| Exercise task |
Repeat the rows below word for word, starting with the line that contains "pose: elev=344.0 azim=148.6" and going on through the line that contains "Dot at: (302, 279)". Include both of those lines and nothing else.

| Data excerpts |
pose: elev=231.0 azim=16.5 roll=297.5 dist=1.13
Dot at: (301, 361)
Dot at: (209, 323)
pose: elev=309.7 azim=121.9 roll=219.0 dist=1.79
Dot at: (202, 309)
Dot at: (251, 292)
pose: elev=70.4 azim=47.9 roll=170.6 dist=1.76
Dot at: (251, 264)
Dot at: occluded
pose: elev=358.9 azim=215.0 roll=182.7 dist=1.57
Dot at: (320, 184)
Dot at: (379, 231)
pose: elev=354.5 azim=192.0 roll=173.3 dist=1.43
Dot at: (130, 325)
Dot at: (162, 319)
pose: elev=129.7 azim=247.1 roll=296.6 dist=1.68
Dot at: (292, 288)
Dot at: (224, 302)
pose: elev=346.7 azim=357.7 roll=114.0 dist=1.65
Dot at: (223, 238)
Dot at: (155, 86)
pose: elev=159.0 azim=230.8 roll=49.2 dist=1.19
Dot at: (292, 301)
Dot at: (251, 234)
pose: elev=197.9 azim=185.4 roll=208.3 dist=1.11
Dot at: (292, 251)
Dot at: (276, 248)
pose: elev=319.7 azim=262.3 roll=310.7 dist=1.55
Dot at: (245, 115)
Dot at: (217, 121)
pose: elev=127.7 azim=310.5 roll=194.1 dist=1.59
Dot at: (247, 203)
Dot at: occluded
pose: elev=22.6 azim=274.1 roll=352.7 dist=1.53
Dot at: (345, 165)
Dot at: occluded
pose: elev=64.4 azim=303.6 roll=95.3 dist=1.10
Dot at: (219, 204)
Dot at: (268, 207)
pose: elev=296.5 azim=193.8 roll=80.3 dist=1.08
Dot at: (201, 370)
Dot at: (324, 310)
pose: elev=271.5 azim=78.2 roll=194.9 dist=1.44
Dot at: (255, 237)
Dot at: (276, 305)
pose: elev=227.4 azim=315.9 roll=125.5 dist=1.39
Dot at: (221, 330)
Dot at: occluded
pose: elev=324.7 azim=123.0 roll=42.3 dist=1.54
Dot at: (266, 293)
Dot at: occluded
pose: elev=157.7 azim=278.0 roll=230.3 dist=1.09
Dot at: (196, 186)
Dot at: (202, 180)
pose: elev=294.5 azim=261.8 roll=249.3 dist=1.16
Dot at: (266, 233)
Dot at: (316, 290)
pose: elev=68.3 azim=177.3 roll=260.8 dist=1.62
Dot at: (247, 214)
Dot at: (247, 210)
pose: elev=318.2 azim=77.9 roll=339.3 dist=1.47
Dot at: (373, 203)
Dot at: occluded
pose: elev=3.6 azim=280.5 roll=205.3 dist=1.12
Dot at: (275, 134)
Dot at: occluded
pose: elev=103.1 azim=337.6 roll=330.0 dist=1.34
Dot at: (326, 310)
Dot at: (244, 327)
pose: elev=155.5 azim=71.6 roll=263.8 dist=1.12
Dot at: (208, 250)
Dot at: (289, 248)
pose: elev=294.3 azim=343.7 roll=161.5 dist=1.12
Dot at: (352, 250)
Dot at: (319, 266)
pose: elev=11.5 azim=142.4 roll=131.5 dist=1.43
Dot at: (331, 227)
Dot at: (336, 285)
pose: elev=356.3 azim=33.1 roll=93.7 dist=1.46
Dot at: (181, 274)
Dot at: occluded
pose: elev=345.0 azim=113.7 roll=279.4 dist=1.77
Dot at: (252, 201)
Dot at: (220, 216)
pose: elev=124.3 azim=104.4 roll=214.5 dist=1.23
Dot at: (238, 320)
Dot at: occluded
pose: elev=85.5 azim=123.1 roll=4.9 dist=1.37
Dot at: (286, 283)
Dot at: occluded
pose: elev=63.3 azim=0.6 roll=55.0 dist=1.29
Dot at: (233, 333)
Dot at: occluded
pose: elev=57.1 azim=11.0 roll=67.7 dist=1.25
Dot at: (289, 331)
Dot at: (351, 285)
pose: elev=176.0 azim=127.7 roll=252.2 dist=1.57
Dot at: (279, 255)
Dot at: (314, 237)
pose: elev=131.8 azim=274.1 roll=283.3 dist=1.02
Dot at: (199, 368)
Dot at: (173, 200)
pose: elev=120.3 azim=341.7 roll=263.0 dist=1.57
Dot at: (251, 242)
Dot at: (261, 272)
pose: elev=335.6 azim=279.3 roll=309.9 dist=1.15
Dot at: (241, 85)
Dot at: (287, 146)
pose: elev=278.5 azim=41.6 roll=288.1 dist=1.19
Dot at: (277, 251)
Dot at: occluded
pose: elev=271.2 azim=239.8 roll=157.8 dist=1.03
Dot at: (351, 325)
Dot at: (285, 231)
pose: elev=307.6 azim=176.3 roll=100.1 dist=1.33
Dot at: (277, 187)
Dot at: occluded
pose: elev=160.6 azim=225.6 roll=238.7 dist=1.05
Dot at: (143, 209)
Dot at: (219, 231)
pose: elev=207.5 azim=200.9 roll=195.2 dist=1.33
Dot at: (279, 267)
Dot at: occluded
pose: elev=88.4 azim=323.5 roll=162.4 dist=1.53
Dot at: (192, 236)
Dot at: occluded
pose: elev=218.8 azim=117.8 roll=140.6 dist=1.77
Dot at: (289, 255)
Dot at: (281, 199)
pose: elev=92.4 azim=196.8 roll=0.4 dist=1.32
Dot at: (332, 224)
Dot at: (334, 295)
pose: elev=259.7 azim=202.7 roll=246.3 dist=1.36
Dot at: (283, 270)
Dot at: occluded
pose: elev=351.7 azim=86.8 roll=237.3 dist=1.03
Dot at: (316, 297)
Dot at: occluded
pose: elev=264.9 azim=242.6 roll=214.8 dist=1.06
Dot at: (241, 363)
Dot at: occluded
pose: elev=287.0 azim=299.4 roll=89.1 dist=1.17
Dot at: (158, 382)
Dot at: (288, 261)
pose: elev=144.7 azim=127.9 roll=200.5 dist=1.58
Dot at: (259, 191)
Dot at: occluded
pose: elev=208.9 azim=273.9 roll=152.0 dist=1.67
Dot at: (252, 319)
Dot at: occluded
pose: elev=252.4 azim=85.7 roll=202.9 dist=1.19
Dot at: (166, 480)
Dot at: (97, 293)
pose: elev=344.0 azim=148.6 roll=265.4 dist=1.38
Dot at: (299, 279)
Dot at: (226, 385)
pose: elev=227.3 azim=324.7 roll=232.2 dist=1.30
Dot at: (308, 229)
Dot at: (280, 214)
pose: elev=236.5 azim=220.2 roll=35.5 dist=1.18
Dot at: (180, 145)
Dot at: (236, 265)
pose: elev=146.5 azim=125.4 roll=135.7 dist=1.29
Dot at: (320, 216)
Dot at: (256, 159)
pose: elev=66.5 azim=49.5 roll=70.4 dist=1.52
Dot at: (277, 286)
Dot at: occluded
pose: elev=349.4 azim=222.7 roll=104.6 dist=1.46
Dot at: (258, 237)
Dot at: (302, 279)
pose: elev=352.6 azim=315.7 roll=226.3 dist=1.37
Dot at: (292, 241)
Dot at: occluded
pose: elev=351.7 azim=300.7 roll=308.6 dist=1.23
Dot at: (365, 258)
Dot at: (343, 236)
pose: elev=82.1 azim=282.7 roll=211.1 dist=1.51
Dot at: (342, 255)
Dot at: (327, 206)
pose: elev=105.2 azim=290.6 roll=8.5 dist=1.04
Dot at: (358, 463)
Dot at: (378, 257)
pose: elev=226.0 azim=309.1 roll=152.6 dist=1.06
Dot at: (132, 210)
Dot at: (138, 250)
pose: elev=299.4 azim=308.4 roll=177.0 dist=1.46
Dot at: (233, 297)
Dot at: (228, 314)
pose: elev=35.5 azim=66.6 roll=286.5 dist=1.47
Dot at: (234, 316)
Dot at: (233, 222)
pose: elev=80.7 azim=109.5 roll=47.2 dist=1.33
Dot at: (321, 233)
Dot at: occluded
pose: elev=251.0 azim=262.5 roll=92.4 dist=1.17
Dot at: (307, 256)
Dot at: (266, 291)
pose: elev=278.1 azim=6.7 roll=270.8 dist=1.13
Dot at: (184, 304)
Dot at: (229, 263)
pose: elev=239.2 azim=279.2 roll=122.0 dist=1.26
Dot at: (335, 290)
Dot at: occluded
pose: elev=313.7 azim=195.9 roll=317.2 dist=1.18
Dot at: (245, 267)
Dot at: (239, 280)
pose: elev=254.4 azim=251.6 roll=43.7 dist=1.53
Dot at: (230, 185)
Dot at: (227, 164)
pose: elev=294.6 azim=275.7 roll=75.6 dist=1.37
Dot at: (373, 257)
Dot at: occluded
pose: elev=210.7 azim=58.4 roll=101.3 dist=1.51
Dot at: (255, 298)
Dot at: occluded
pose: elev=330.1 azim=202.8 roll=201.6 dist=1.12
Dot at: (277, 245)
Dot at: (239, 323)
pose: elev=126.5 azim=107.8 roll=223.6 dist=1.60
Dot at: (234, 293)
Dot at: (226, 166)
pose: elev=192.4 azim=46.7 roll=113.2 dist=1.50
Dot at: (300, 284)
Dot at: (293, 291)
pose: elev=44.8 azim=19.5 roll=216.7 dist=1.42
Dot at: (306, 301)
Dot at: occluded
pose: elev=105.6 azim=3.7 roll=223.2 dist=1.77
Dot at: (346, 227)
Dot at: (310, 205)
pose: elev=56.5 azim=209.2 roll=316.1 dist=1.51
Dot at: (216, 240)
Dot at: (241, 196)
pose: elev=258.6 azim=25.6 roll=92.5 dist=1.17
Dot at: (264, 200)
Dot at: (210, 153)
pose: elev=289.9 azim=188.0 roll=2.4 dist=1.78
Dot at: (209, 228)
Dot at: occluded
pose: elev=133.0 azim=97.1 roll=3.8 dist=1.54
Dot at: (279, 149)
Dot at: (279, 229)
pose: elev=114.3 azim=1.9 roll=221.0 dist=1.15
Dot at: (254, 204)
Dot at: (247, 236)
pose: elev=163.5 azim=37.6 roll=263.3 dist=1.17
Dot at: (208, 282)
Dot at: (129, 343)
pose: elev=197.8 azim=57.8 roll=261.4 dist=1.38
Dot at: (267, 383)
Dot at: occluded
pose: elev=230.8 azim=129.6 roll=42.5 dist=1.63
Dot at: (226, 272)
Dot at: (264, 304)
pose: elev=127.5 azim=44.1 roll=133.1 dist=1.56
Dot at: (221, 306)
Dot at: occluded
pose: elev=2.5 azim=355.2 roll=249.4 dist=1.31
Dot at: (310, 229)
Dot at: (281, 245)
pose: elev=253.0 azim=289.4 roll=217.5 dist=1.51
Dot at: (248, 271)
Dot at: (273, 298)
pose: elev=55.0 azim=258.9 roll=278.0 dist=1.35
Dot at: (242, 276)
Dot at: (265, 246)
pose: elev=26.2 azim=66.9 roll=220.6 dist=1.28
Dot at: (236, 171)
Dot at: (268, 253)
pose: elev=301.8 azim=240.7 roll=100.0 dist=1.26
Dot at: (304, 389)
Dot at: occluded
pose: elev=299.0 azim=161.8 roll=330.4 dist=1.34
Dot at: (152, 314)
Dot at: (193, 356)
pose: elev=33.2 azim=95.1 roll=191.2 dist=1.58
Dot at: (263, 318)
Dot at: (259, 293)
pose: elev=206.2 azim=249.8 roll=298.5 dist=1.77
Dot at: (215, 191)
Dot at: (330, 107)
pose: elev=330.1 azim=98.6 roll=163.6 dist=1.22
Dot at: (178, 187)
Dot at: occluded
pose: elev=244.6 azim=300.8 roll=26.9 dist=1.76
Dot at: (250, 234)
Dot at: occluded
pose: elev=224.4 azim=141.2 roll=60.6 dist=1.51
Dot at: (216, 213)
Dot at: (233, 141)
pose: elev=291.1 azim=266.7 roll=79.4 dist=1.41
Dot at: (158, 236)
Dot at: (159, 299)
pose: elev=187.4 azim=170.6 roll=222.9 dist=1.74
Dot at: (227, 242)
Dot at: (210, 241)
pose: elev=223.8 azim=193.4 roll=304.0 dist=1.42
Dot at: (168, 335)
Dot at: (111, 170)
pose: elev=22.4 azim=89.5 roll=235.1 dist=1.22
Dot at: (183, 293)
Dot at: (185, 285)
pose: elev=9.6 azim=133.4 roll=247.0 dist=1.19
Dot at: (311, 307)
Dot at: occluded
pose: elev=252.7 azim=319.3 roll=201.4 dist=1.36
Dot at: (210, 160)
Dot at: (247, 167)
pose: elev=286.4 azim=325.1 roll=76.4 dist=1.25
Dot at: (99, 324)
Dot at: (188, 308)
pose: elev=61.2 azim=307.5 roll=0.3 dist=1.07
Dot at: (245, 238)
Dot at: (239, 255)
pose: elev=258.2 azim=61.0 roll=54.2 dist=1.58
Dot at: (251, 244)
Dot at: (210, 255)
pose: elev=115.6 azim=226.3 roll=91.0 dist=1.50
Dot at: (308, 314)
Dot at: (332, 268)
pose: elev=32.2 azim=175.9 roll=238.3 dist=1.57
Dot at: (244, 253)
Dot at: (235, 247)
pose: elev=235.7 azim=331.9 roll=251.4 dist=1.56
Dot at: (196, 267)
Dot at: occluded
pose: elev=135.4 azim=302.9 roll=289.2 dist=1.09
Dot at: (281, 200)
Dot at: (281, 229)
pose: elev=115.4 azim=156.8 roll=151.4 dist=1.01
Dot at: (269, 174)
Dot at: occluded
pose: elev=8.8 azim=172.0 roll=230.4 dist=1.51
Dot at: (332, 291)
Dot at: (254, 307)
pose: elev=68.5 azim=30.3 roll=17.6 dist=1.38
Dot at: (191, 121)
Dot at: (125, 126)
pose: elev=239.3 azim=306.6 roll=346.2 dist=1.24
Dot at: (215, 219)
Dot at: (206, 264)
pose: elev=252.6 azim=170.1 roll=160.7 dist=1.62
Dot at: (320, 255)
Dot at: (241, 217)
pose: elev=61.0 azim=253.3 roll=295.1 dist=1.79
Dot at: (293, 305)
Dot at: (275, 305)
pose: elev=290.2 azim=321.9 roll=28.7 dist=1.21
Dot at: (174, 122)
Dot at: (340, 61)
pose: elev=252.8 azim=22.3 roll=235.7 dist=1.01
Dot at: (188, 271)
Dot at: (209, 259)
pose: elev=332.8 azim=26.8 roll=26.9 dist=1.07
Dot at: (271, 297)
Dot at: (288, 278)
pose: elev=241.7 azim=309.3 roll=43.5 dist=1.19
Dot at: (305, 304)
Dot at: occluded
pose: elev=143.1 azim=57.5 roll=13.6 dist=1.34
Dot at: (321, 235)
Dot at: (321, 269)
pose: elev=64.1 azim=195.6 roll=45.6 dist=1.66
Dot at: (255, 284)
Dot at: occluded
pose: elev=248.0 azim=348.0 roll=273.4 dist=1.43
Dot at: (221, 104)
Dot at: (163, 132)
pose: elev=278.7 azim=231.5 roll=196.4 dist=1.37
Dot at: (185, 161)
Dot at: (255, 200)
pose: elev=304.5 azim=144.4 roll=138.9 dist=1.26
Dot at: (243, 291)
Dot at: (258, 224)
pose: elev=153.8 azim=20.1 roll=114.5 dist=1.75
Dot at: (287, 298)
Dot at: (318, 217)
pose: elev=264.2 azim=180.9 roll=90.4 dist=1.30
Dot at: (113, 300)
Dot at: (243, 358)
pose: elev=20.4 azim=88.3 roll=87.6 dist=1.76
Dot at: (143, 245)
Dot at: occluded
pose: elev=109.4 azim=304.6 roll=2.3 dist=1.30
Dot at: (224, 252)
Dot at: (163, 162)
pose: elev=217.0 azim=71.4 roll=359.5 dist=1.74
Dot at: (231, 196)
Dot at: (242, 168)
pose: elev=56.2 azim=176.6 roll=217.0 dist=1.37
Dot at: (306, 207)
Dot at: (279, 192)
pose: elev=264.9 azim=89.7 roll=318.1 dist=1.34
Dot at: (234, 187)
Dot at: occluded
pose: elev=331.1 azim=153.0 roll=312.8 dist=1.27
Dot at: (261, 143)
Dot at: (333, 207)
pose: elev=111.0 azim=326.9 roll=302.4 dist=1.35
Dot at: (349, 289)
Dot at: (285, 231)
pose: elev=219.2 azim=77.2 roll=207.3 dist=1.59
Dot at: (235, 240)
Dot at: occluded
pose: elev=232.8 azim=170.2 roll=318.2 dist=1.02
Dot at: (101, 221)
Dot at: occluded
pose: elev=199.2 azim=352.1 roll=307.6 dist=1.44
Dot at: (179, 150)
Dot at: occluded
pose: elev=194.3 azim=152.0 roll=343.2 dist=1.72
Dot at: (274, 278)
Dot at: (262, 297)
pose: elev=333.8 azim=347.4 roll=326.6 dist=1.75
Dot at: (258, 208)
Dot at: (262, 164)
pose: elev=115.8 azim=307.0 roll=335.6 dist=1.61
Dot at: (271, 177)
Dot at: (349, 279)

| Solution for this task |
pose: elev=344.0 azim=148.6 roll=265.4 dist=1.38
Dot at: (299, 279)
Dot at: (226, 385)
pose: elev=227.3 azim=324.7 roll=232.2 dist=1.30
Dot at: (308, 229)
Dot at: (280, 214)
pose: elev=236.5 azim=220.2 roll=35.5 dist=1.18
Dot at: (180, 145)
Dot at: (236, 265)
pose: elev=146.5 azim=125.4 roll=135.7 dist=1.29
Dot at: (320, 216)
Dot at: (256, 159)
pose: elev=66.5 azim=49.5 roll=70.4 dist=1.52
Dot at: (277, 286)
Dot at: occluded
pose: elev=349.4 azim=222.7 roll=104.6 dist=1.46
Dot at: (258, 237)
Dot at: (302, 279)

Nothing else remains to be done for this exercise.